Other Scottish trusts have also made 'invest to save' decisions based on energy-saving equipment. Glasgow Royal Infirmary also got money from the fund to install a boiler economiser.

These projects have all contributed to the NHS in Scotland reducing emissions by 30 per cent in the 19 years to 2004-05. The energy efficiency fund has certainly made a difference and eased some trusts into energy-saving investments. The Department of Health has now announced it has£100m to help support switching to renewable energy. Because of the long payback times, these have previously been hard to justify investing in.

Making other changes can be harder, however. Addenbrooke's Hospital in Cambridge, for example, has engineered a major shift away from staff driving to work towards using buses and cycling.

Associate director of private finance initiatives Wyn Hughes says that in 1994, 74 per cent of staff came to the site on the edge of Cambridge by car. This has now fallen to 38 per cent, with 25 per cent using buses and 25 per cent bicycles.

This has been achieved using carrots as well as sticks - introducing car parking charges; working with the county council and bus operators to provide better services to the site; setting up a special service to a local park-and-ride; reducing the number of car parking spaces; introducing more bicycle parks; and linking to the national cycle network so staff from one village can use a cycle path on a disused railway to get to work.

Mr Hughes says such changes - especially car parking charges - may not be popular at first. 'You get two weeks of noise as people complain - and then they adapt,' he says. 'You have to be brave to instigate an unpopular change.'

The move has been largely cost-neutral, with the charges from car parking being re-invested in facilities such as an extra 600 secure cycle spaces. The charges also subsidise a bus service to a park-and-ride site. Where previously 20 buses an hour visited the site, there are now 50.

Cutting food miles

But the NHS is also the biggest purchaser of food in Britain. By sourcing food locally, it can reduce the 'food miles' covered as food is taken to hospitals.
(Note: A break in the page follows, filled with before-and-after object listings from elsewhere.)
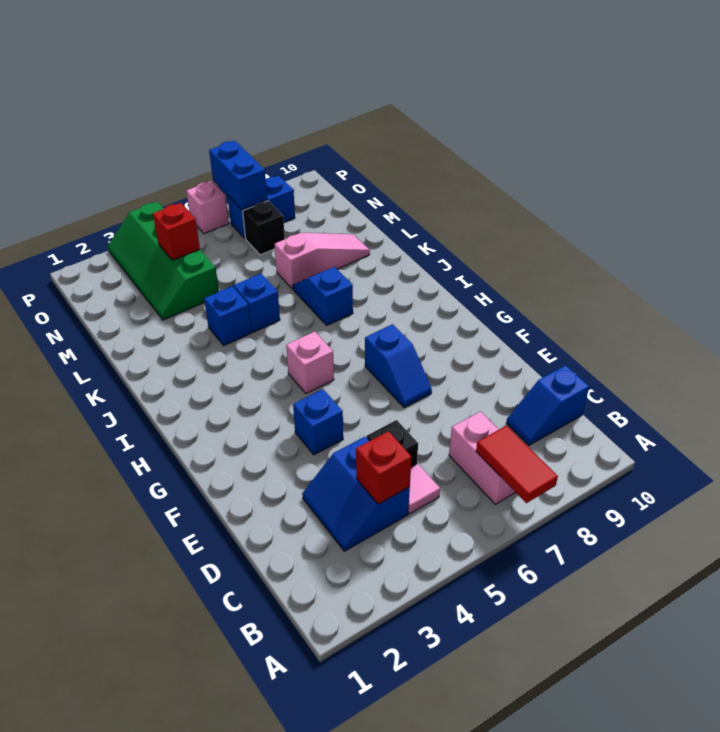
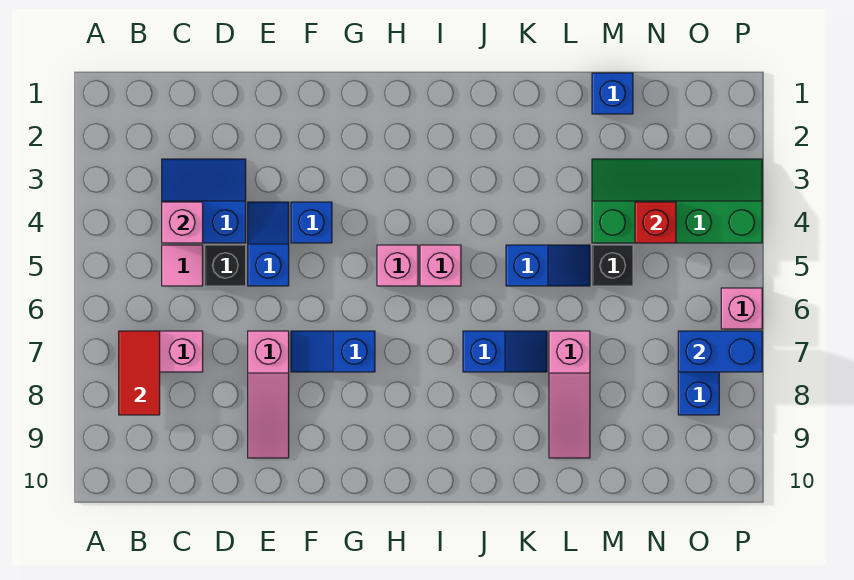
red tile A7:B7 level 2 -> red tile B7:B8 level 2
red brick C4 level 2 -> pink brick C4 level 2
blue slope C9:C10 level 1 top 10 -> blue slope E4:E5 level 1 top 5
none -> pink slope E7:E9 level 1 top 7
none -> pink brick I5 level 1
blue brick K4 level 1 -> blue brick M1 level 1
black brick N7 level 1 -> black brick M5 level 1

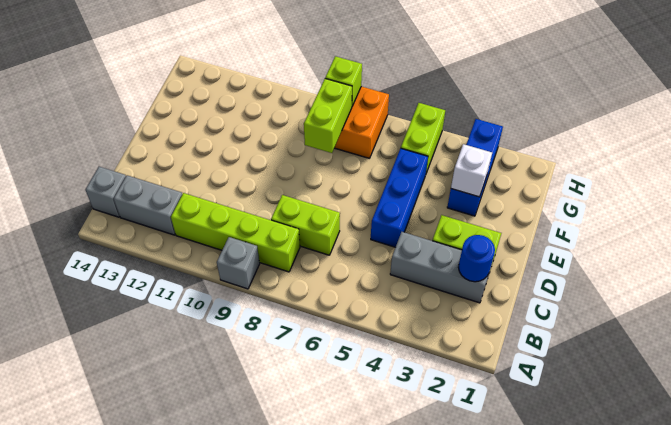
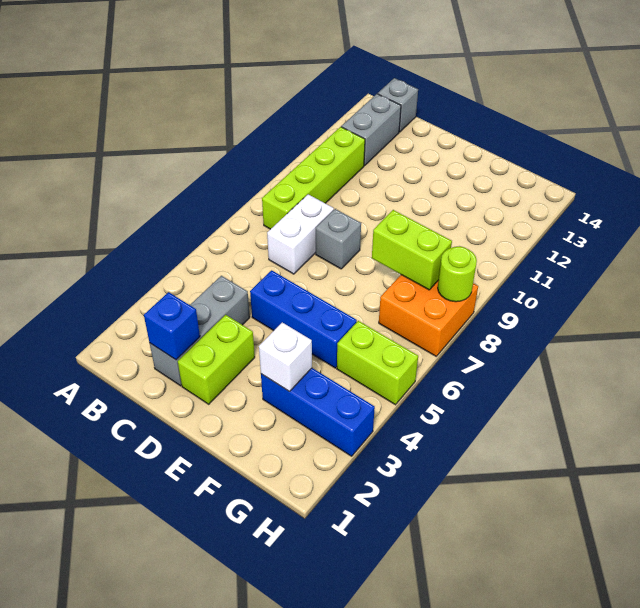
grey brick A9 level 1 -> grey brick D8 level 1
blue round brick C2 level 2 -> blue brick C2 level 2
lime brick C7:C8 level 1 -> white brick C7:C8 level 1
lime brick H8 level 2 -> lime round brick H8 level 2

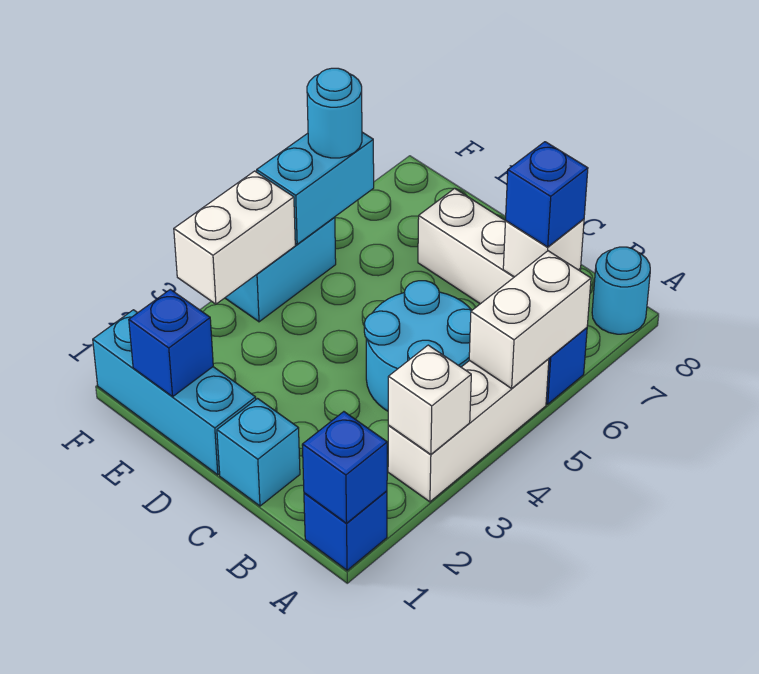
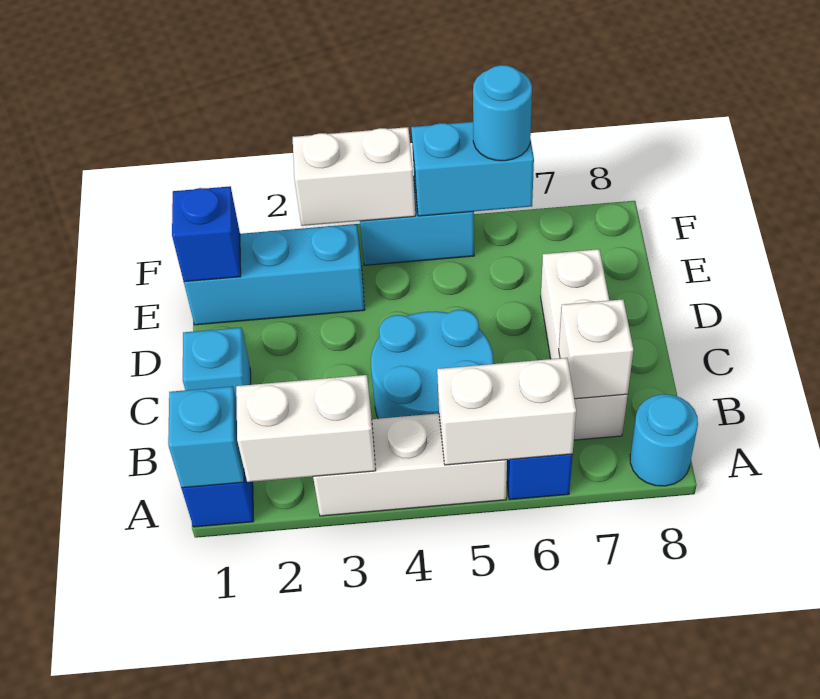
blue brick A1 level 2 -> cyan brick A1 level 2
white brick A3 level 2 -> white brick A2:A3 level 2
blue brick B7 level 3 -> none
cyan brick D1:F1 level 1 -> cyan brick E1:E3 level 1

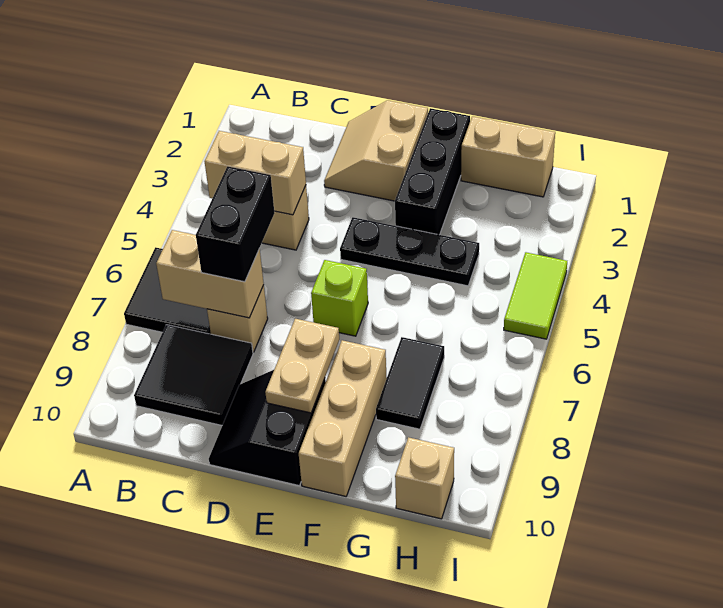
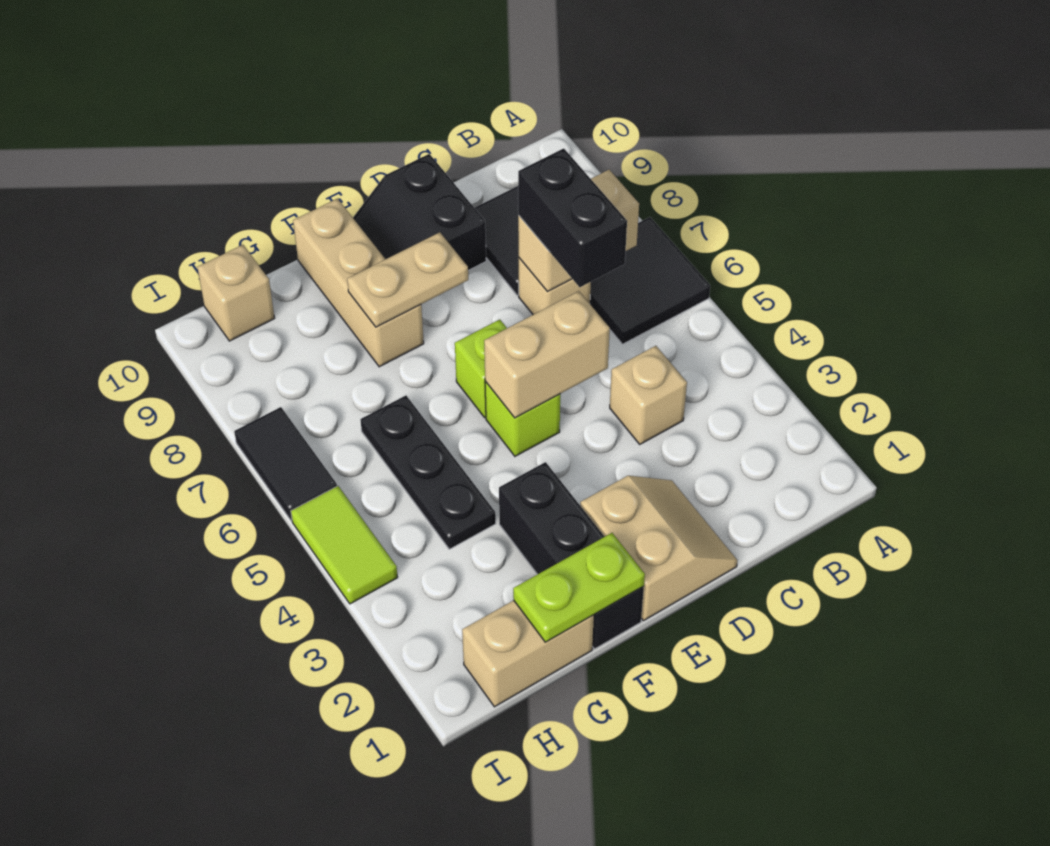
tan brick B4:C4 level 2 -> tan brick D5:E5 level 2
black slope D9:E10 level 1 top E -> black slope D9:E10 level 1 top D
black plate E4:G4 level 1 -> black plate G4:G6 level 1
none -> lime brick E5 level 1
tan plate E8:E9 level 2 -> tan plate E8:F8 level 2
none -> lime plate F1:G1 level 2
black tile G7:G8 level 1 -> black tile I6:I7 level 1

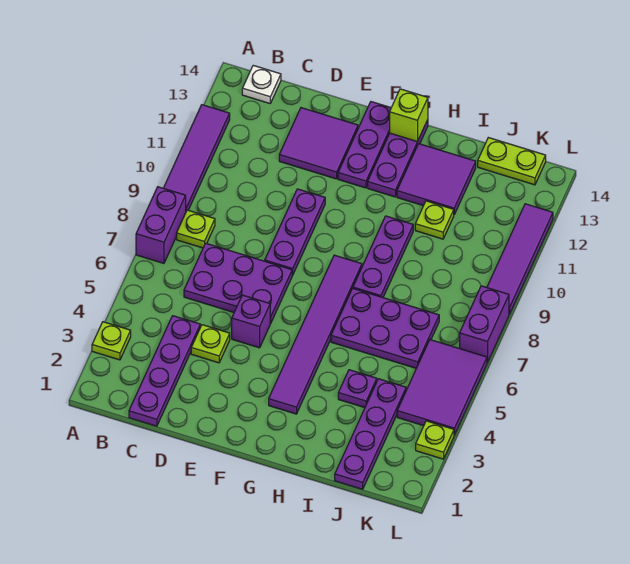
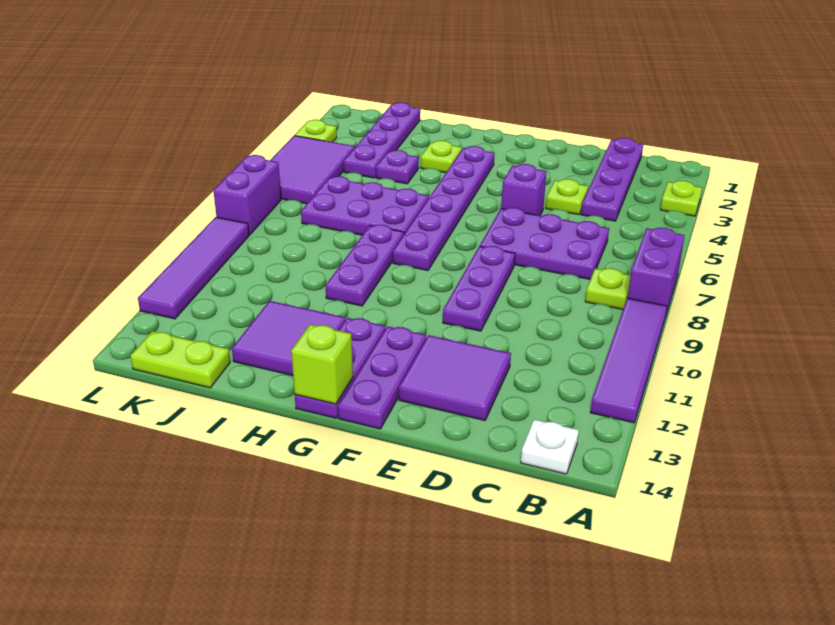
purple tile G3:G8 level 1 -> purple plate G3:G8 level 1
lime plate I11 level 1 -> lime plate H3 level 1

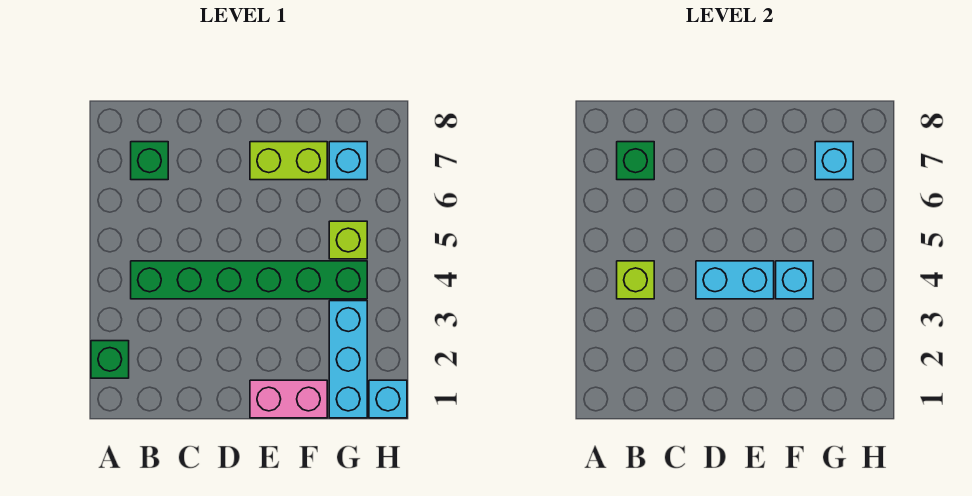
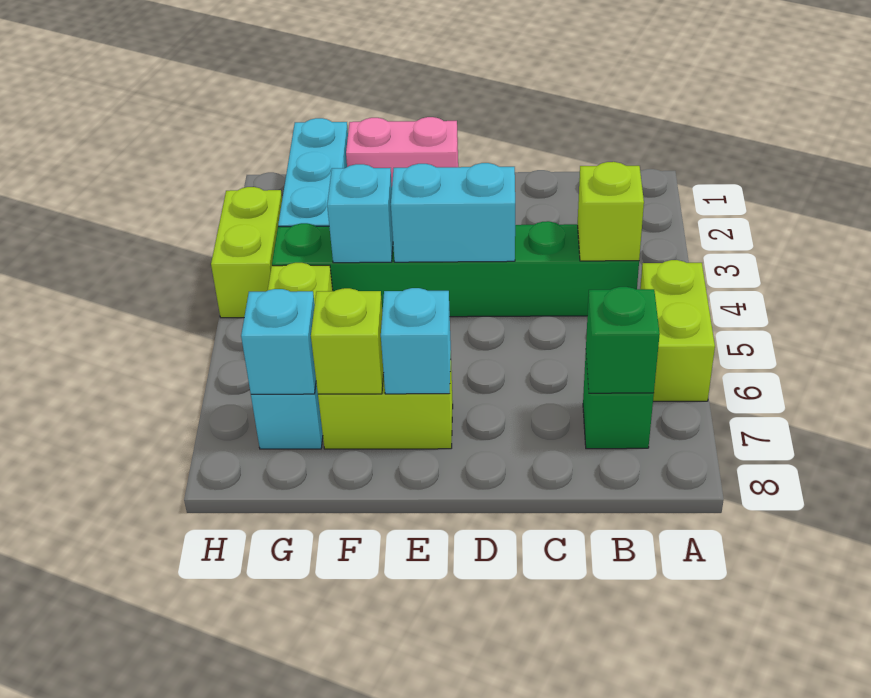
green brick A2 level 1 -> none
none -> lime brick A5:A6 level 1
none -> lime brick F7 level 2
cyan brick H1 level 1 -> cyan brick E7 level 2
none -> lime brick H3:H4 level 1

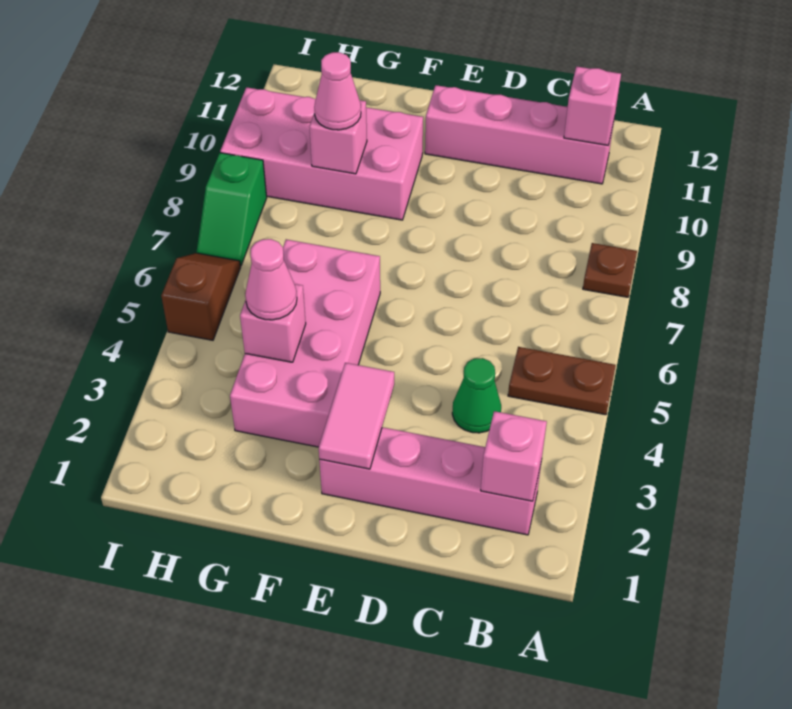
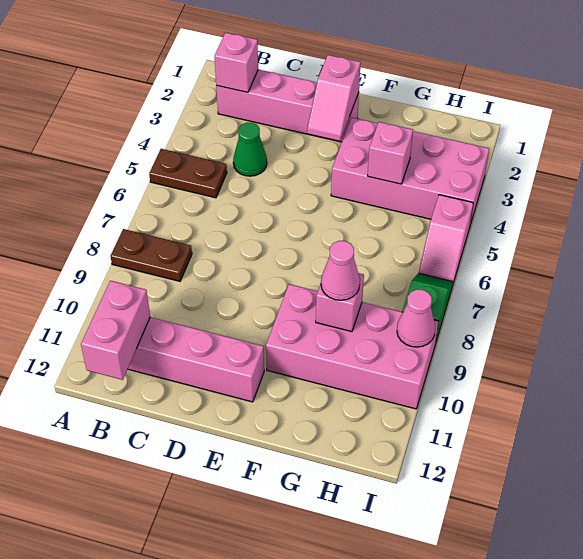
brown plate A8 level 1 -> brown plate A8:B8 level 1
pink brick B11 level 2 -> pink brick B11:B12 level 2
pink tile E2:E3 level 2 -> pink slope E2:E3 level 2 top 2
pink brick F3:G6 level 1 -> pink brick F3:I4 level 1
pink cone G4 level 3 -> pink cone I9 level 2
brown slope I5:I6 level 1 top 5 -> pink slope I5:I6 level 1 top 5

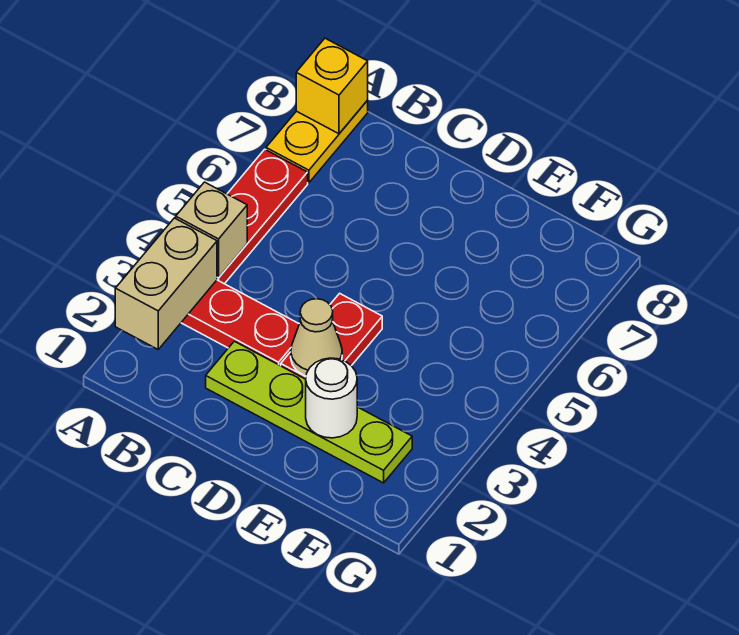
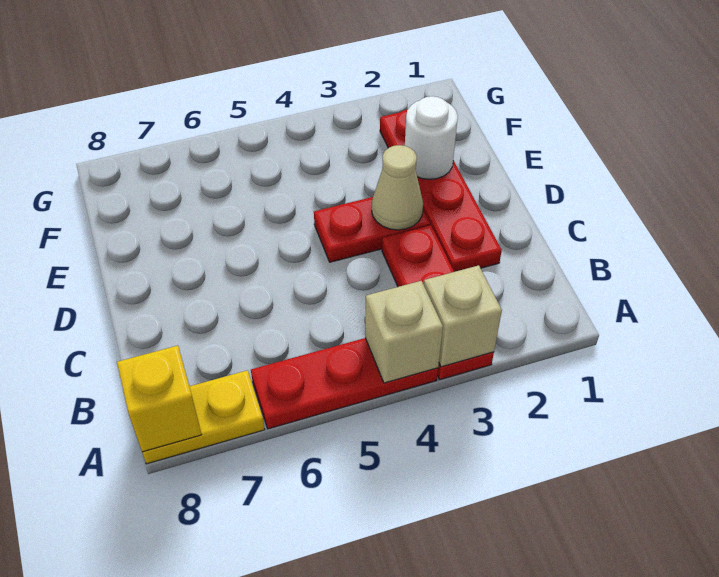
tan brick A2:A3 level 2 -> tan brick A3 level 2
lime plate C2:F2 level 1 -> red plate C2:F2 level 1

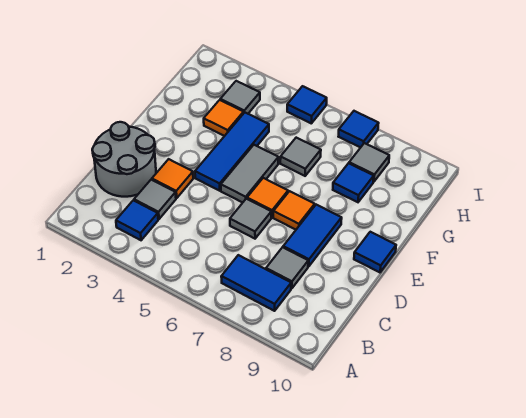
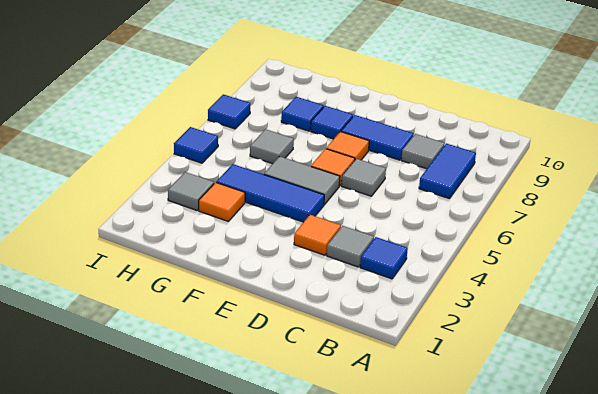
grey round brick C1:D2 level 1 -> none
blue tile E10 level 1 -> blue tile F8 level 1
grey tile H8 level 1 -> none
However, its power to do so can be hindered by EU fair competition rules, and contracts entered into through the NHS Purchasing and Supply Authority, which exploit economies of scale.

When trusts manage to break through these barriers, they can have a massive effect. The Royal Cornwall Hospitals trust has worked with the Soil Association to purchase more food locally - 40 per cent of it is now produced in Cornwall and 83 per cent (£910,000) was bought through Cornish companies last year. The food miles used to deliver it have dropped by two-thirds.

When the trust began working with the Soil Association, alternative suppliers quickly emerged. For example, locally caught fish is now used for fishcakes. Serving Cornish dairy ice cream has also meant fewer elderly patients need supplements to keep up their calorie intake.

Feedback from patients has been positive - 92 per cent said the food was excellent or very good. This has been achieved within the trust's budget of£2.50 per patient per day.

In the future, climate change is likely to put more stress on the NHS - with a forecast 10,000 extra food poisoning cases and 5,000 extra skin cancer cases, for example - and it is in the NHS's own interests to mitigate it as far as possible.

The report, which includes a tool for trusts to assess their progress towards reducing emissions, was launched at the NHS Confederation conference last week. Eco-campaigner Jonathan Porritt will make a keynote speech and discuss the report in a session on 22 June.